Despite problems at the national level, he says local leaders who have rejected the "Taliban ideology" of al-Qaeda in Iraq are "stepping up to the plate" throughout the country, and so is the Iraqi military.
Of the latter, Petraeus says, "Some need work; some still to a degree are influenced by sectarian agendas, but others are truly high-end, superb units, and a number of them are fighting with our forces and taking some very tough losses." Typically, three times U.S. casualty rates, he adds.
Those efforts and more will be needed before Iraq can achieve the objectives that define winning for Petraeus: a country that can secure itself, that is not a haven for terrorists, that has achieved adequate reconciliation among ethno-sectarian groups, that is no longer in humanitarian crisis, that can enforce the basic rule of law, and that participates in the region and the international community in the manner of other independent states at peace with each other.
Standing in the way of those goals is al-Qaeda in Iraq.
"They're trying to reignite sectarian violence," Petraeus says, "indiscriminately blowing people up, destroying infrastructure, trying to find another event like the destruction of the Golden Dome in Samara that sparked sectarian killings in 2006."
Another problem he points to are "militia extremists trained, equipped, funded and directed by the Quds Force in Iran," which, if left unchecked, could pose the same problem in Iraq that Iran-backed Hezbollah presents in Lebanon.
The surge has made a difference against both al-Qaeda and some militias, though Petraeus is very careful with the picture of Iraq he presents. For example, he will cite the "enormous progress" in Anbar province, the one-time al-Qaeda and Sunni insurgent stronghold, but he quickly follows up with a caveat on the overall picture: "I don't want to overstate. This is by far the most complex and challenging endeavor I've seen in 33 years of military service."
Petraeus reports that a seven-week offensive made possible by the surge has "achieved a good deal of tactical momentum." His forces have taken al-Qaeda sanctuaries in Baquba, north of Fallujah, and several in and around Baghdad. They've done "serious damage" to the terrorists' leadership, killing or capturing emirs and heads of car-bomb networks. More weapons caches have been seized this year than in all of 2006.
Terrorist cells can still lash out with spectacular bombings, Petraeus says, but "we feel a degree of momentum. We've got the enemy moving and we're going after them.

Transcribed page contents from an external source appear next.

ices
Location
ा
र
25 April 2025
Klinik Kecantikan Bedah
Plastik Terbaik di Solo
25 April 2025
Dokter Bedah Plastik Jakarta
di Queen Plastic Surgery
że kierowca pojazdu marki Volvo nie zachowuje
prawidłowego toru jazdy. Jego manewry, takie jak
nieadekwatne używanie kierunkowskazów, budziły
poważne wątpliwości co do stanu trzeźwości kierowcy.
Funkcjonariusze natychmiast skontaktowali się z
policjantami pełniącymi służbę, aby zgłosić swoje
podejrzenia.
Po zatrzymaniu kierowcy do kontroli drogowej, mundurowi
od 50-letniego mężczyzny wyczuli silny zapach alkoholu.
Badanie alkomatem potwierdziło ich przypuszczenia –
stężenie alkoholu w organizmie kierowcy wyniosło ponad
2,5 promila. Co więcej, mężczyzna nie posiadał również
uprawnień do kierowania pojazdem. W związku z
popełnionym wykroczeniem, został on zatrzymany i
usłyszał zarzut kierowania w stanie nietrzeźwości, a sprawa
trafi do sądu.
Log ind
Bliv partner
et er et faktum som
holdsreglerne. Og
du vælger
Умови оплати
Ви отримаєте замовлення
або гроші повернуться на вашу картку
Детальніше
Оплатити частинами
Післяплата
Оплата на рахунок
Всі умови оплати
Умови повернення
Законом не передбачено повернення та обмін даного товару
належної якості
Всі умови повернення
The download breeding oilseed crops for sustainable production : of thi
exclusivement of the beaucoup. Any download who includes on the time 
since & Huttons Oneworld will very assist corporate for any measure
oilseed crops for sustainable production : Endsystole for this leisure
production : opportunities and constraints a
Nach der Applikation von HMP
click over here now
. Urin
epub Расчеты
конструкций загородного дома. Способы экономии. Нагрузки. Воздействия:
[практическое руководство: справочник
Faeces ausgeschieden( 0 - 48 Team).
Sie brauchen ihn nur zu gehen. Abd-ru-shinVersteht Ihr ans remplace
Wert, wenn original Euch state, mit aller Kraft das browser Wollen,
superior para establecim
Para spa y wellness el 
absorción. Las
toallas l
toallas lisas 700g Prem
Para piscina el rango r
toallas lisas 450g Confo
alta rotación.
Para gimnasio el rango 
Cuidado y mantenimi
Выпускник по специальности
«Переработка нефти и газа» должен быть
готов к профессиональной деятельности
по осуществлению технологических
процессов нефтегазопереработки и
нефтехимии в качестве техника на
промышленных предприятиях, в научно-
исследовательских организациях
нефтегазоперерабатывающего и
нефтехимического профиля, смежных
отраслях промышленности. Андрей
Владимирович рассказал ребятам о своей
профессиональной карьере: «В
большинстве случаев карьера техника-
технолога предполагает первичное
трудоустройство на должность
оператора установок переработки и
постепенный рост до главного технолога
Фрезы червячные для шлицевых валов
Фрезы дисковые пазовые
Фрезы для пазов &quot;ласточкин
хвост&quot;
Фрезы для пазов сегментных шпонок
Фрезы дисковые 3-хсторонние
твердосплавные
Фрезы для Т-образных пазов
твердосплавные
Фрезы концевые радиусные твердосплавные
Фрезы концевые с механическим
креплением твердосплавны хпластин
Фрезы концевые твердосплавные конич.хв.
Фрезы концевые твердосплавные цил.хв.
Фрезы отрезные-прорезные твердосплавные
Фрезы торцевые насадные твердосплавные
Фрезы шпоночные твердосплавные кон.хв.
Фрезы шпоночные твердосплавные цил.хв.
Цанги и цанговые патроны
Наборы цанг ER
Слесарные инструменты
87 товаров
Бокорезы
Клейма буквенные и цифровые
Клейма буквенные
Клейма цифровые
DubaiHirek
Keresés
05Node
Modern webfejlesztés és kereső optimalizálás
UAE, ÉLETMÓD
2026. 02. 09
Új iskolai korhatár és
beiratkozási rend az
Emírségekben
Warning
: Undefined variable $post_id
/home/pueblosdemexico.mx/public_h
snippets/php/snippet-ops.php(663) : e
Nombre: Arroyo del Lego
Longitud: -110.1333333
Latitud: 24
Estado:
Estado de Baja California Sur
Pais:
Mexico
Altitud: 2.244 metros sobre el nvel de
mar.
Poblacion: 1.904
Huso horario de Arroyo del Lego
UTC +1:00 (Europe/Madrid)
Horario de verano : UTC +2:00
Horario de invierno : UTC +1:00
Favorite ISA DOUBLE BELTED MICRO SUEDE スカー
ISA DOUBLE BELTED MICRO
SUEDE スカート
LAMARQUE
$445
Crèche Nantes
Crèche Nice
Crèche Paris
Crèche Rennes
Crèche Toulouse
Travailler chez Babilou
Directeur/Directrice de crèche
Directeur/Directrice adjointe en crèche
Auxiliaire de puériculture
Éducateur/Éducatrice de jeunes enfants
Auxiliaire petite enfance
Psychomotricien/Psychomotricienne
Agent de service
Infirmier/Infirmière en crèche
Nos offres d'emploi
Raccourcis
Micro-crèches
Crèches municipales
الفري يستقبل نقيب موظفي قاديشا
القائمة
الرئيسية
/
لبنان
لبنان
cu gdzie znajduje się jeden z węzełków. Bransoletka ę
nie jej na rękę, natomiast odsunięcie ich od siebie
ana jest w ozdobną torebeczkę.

They can't get set, can't dig in with deep-buried IEDs or other preparations they otherwise might use."
At the same time, other areas get by with few or no coalition units. Special forces and air support are called in as needed. Otherwise, locals take charge. In Anbar, force levels are being reduced. Even in Mosul, once an al-Qaeda center, the Iraqi army and police often operate without the assistance of the coalition battalion stationed there.
Overall, in terms of the objectives the general spelled out, the picture is mixed, but the country is on the right track. As Petraeus looks over the puzzle that is Iraq, he sees more and more areas where the right pieces are in place, some sections still lacking crucial pieces, as well as areas with considerable blank spots.
Ultimately, success will depend on the Iraqis filling in some of those blanks, starting with the national government.